Но не это делало Давыдова тем, кем он был. Всем, чего Иван добился: и местом в Сборной, и почти официальным титулом лучшего вратаря страны, и прозвищем Шаман, которое восторженные фанаты, надрывая глотки, скандировали каждый раз, когда он вытаскивал неберущийся, казалось, мяч из противоположного угла, – всем этим он был обязан младшему брату Максиму. И, конечно, тяжеловесинке.

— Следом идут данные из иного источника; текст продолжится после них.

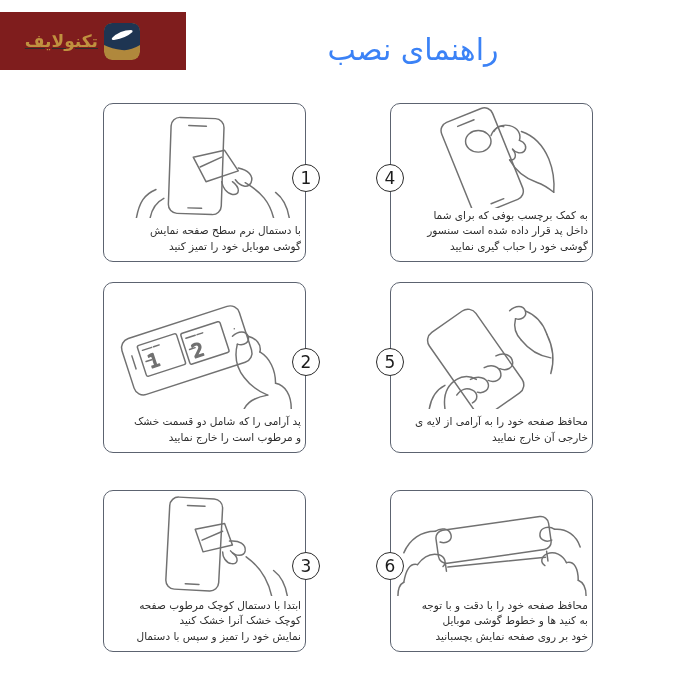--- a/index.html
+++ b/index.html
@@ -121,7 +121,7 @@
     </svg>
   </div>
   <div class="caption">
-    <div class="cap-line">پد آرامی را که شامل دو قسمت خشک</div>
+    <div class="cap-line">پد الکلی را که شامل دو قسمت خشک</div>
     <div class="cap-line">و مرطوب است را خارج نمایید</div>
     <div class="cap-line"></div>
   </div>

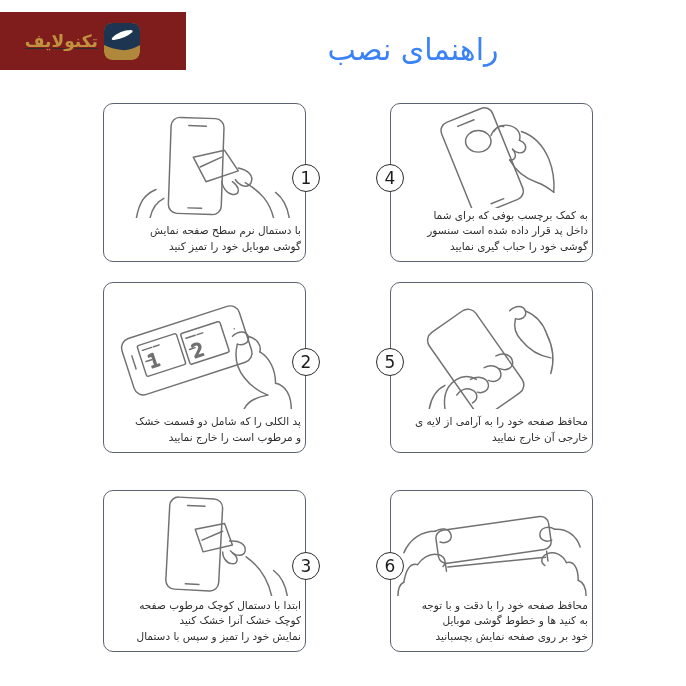--- a/index.html
+++ b/index.html
@@ -241,7 +241,6 @@
     </svg>
   </div>
   <div class="caption">
-    <div class="cap-line">محافظ صفحه خود را با دقت و با توجه</div>
     <div class="cap-line">به کنید ها و خطوط گوشی موبایل</div>
     <div class="cap-line">خود بر روی صفحه نمایش بچسبانید</div>
   </div>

Формально пенальти назначили по вине Баламошкина, но Давыдов был почти уверен, что скорый на расправу Еремеев не скажет тому ни слова – и неважно, чем оно закончится. Это была чистая подстава со стороны славонцев: грубая, техничная и безупречная в своей примитивности. Куда мог деться Баламошкин, зажатый на входе в штрафную между двумя вражескими игроками? Один как бы случайно ошибся, упустив обратно только что отобранный мяч, а второй тут же ввинтился под удар. Наверное, Баламошкин смог бы избежать нарушения, только упади он сам, споткнувшись о ногу первого игрока, – собственно, именно это он и хотел сделать, но чуть-чуть не успел: инерция не позволила. С воем, слышным даже на трибунах, второй славонец покатился по траве, и судья, по лицу которого было видно, что он тоже прекрасно все понимает, после небольшой паузы потянул из кармана желтый прямоугольник.
Лучший способ исключить детское соперничество между братьями – подальше разнести их во времени. Вряд ли родители Давыдова рассуждали подобным образом, и почти шестилетняя разница в возрасте их сыновей была простым следствием вполне характерных обстоятельств. Первенец Ваня, родившийся ровно через десять месяцев после свадьбы, был типичное дитя любви, только что перешедшей из условно свободной фазы в безусловно узаконенную, когда двое еще настолько бескорыстно счастливы в совместном эгоизме, что испытывают непреодолимую потребность зафиксировать свои чувства, воплотив их в чем-то материальном. А какие способы созидания доступны в двадцать с небольшим?
Максим же, зачатый в день, когда Ельцин вслух потребовал отставки Меченого, оказался тоже вполне типичным позднесоветским ребенком. Вернее, уже постсоветским – нельзя сказать, что рожденным совсем уж по расчету, нет, чувства между родителями тогда еще определенно были, но учитывались уже и многие другие факторы. Деньги (кто же знал, во что превратится майорская ставка отца меньше чем через год), достаточная жилплощадь с перспективой расширения, место в детском саду, наконец. Рубиновые пятиконечные звезды на небосклоне казавшейся вечной даже тогда империи сошлись в благоприятную для одной отдельно взятой советской семьи констелляцию, и Максим появился на свет в стране, которой не будет помнить.